Here's one more (regex only) approach, which no one seems to have tried yet. I'm basing this on the assumption that the second column (which contains your intended hash key) is always separated from the first column by at least three spaces, whereas word separations within the first column are always single spaces:
#!/usr/bin/perl -w
use strict;
my %hash;
while (<DATA>) {
s/^\s+//; # remove leading whitespace
if ( /(.*?)\s{3,}(\S+)/ ) {
my ($val,$key) = ($1,$2);
$hash{$key} = $val;
}
}
print map { "$_ : $hash{$_}\n" } sort keys %hash;
__DATA__
Total index B50001
Crude processing (capacity) B5610C
Primary & semifinished processing (capacity) B562A3C
Finished processing (capacity) B5640C
Manufacturing ("SIC") B00004
Manufacturing (NAICS) GMF
Durable manufacturing (NAICS) GMFD
Wood product G321
+ 321
Nonmetallic mineral product G327
+ 327
Primary metal G331
+ 331
Iron and steel products G3311A2
+ 3311,2
Fabricated metal product G332
+ 332
Machinery G333
+ 333
__OUTPUT__
B00004 : Manufacturing ("SIC")
B50001 : Total index
B5610C : Crude processing (capacity)
B562A3C : Primary & semifinished processing (capacity)

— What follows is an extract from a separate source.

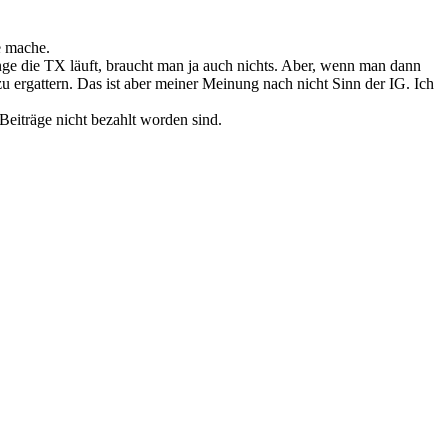
e mache.
lange die TX läuft, braucht man ja auch nichts. Aber, wenn man dann
zu ergattern. Das ist aber meiner Meinung nach nicht Sinn der IG. Ich
 Beiträge nicht bezahlt worden sind.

B5640C : Finished processing (capacity)
G321 : Wood product
G327 : Nonmetallic mineral product
G331 : Primary metal
G3311A2 : Iron and steel products
G332 : Fabricated metal product
G333 : Machinery
GMF : Manufacturing (NAICS)
GMFD : Durable manufacturing (NAICS)
I have to confess, I've been pretty slow to get comfortable with unpack(), myself. It is certainly one of the more difficult functions to grasp (and its description in perfunc is still a bit hard to follow).